◆ BRIEF
Below are some records. Print exactly the lines between the one holding "left elbow: (490, 528)" and the one holding "left back paw: (420, 551)", inclusive, and nothing else.

[Stored data]
● ● ●

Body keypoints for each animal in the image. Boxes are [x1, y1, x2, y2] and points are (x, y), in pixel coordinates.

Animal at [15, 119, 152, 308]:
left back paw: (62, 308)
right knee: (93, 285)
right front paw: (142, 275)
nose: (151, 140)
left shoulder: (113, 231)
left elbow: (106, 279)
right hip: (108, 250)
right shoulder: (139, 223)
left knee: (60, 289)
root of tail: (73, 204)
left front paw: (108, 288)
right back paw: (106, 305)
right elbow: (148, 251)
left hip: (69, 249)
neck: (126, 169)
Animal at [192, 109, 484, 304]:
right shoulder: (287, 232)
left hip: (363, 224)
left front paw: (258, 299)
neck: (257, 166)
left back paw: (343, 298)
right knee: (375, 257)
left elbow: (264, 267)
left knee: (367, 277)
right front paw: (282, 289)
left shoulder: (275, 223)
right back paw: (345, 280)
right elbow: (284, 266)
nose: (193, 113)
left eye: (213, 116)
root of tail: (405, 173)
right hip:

● ● ●

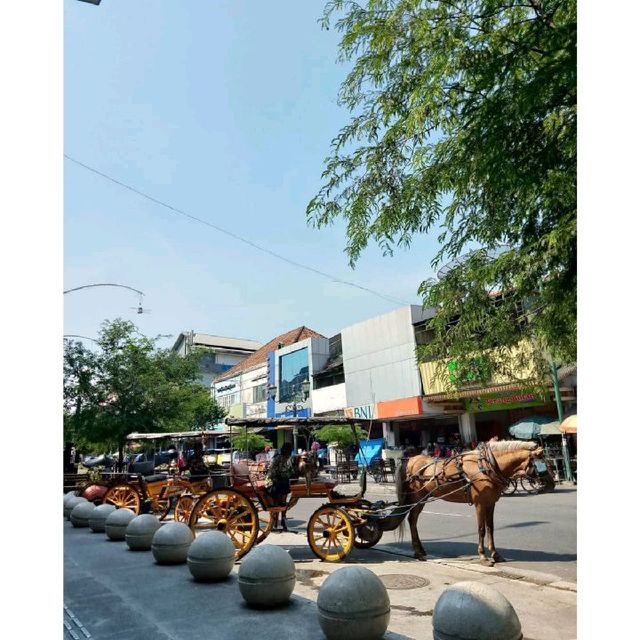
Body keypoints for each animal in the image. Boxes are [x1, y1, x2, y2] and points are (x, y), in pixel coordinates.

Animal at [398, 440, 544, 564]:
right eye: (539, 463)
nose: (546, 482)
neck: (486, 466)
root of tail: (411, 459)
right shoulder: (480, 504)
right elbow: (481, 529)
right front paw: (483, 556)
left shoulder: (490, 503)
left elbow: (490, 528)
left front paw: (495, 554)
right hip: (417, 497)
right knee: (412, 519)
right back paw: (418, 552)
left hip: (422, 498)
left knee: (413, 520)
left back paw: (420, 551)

● ● ●

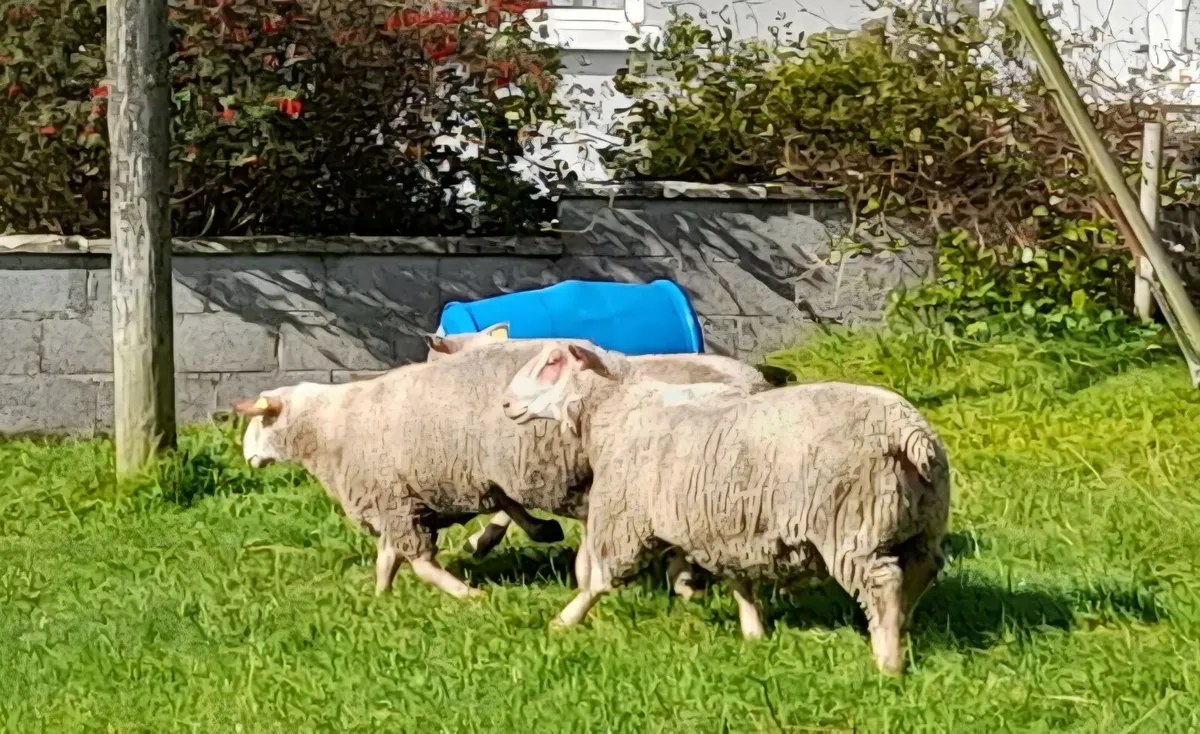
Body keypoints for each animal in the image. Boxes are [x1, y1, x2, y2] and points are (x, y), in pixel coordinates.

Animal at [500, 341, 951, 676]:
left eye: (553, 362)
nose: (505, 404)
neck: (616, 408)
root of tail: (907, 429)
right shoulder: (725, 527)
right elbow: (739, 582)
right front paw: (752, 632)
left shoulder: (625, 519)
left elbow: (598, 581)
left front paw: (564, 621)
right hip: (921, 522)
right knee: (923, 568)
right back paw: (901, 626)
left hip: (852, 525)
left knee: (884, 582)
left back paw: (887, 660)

● ● ●

◆ RESPONSE
left elbow: (490, 528)
left front paw: (495, 554)
right hip: (417, 497)
right knee: (412, 519)
right back paw: (418, 552)
left hip: (422, 498)
left knee: (413, 520)
left back paw: (420, 551)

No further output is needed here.